Except for the best cleric insta-kill: Destruction! Thats even better than Finger of Death.
 

In my campaigns Slay Living is an evil spell. Followers of the God of Justice will bring you before a judge or magistrate for casting it, even on a "bad" guy. The question is one of metaphysics. Using evil magic taps into evil powers. I do not let Good or Neutral Proests have that spell (Neutral are restricted from it only if they decide that they can default to "healing" instead of "inflicting" wounds). I have always dislike the idea that spells are just unusual equivalents of maces hammers and other weapons or tools. There are powers beyond our sphere of existence that spells contact and contract with, some intelligent some not so. That is how spellcasting works in my campaign. Evil magic involves opening yourself to the attention of malevolent forces and endangering your soul. Otherwise magic loses it sense of mystery and the forbidden, bleh....
 

Slay Living is the opposite (I believe) of Raise Dead or Resurrection or something like that...basically the complete opposite of a clerical restore-life spell.

So if Slay Living has the [Evil] descriptor than Resurrection should have the [Good] descriptor since it's doing the opposite thing.

Inflict spells should be Evil, Cure spells shuold be Good. Since they effectively tap the same energies and do the same thing.

Spells that inflict diseases are evil, spells that remove them are good.

There's nothing WRONG with this, per se. But the default, and the assumption I like best, is that curing and killing are not in and of themselves of any particular alignment or origin. Death and Life are neutral forces...one can be good and work for Death, or Evil and work for Life (imagine a growing substance of wickedness that regenerates, and an opposed crusader wielding negative energy against it...kinda like radiation vs. a tumor).

Like any other tool, they can be used for either end...but killing the wicked king outright is arguably LESS evil than bashing his head in until he bleeds to death. :)

It's because they're morally gray that they're not absolutely one alignment.

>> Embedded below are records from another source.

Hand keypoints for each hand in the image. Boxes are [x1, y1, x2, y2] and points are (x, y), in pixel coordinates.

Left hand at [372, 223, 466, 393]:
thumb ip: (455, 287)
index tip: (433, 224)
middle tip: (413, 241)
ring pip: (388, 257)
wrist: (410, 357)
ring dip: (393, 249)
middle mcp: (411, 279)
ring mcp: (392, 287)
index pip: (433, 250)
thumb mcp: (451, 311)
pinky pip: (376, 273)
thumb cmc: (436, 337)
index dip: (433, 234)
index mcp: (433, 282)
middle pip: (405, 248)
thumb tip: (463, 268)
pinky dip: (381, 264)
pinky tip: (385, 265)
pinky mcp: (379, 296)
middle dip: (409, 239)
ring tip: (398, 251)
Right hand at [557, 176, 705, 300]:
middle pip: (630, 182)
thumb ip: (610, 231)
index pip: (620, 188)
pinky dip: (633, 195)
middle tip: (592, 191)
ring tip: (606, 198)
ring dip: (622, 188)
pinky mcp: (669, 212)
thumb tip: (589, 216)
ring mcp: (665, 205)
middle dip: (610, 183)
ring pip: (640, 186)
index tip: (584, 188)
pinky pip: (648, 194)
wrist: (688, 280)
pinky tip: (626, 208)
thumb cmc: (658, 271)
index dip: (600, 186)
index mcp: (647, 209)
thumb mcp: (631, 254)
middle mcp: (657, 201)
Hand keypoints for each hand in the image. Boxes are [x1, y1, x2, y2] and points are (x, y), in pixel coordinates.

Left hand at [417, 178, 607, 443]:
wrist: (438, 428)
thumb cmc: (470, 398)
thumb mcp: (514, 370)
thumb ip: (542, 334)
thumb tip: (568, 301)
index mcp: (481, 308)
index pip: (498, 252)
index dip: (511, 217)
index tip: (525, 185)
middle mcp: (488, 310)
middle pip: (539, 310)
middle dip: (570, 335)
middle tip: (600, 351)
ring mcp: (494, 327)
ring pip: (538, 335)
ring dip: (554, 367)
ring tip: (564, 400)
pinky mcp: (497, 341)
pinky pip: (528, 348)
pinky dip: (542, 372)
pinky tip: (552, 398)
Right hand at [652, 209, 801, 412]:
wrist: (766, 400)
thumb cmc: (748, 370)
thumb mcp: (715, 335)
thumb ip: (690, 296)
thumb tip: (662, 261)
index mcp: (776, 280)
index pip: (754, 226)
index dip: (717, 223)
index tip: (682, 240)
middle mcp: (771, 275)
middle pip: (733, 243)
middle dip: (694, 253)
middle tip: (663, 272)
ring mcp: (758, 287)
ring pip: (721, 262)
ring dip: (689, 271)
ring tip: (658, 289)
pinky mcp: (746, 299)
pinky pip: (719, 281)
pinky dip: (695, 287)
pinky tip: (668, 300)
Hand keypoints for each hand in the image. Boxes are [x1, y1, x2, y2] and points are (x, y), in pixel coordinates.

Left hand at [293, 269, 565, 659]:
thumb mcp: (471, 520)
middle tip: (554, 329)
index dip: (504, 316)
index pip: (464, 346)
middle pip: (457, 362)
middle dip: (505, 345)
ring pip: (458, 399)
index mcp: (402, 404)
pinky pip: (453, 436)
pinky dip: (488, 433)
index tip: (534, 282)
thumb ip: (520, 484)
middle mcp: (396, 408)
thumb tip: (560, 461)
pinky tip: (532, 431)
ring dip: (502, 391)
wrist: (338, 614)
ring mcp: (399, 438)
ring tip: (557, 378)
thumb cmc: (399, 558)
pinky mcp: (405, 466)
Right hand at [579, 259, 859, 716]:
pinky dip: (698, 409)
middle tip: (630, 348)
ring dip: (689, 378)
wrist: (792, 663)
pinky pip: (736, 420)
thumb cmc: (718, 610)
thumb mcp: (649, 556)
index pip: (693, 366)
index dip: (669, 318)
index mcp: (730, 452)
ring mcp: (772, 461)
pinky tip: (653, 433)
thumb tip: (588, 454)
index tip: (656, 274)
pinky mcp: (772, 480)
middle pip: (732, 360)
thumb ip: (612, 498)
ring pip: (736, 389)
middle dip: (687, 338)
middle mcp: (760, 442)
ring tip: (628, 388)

Summoning a fiend, on the other hand...or warping someone's soul into a shambling servant...those things turn you wicked just by doin' 'em.
 

Seems like a good way to reign in Clerics. If a good cleric can't use negative energy to reubke undead, why should one use it to harm, slay living, or inflict wounds? What is "good" about any of those things (ok, I guess that would be making a case for why it should NOT have good descriptor, which it doesnt).

So D&D treats those spells above as "neutral" with regards to alignment. It just seems with more restriction based on alignment, clerics could be reigned in, while given bonus feats, and still be pretty powerful.

Or would people rather have the spell-savvy clerics we have now, without bonus feats?

Personally I see feats as "customization" more than "power".

Technik
 

Technik4 said:
Seems like a good way to reign in Clerics. If a good cleric can't use negative energy to reubke undead, why should one use it to harm, slay living, or inflict wounds? What is "good" about any of those things (ok, I guess that would be making a case for why it should NOT have good descriptor, which it doesnt).
Doesn't this just force clerics into the "party medic" role that 3e tried to break them out of? By forbidding all the damage-dealing, save-or-die spells, all they're left with are healing and buffing. Personally, I like playing a cleric, but with changes like that I'd wind up avoiding it like the plague.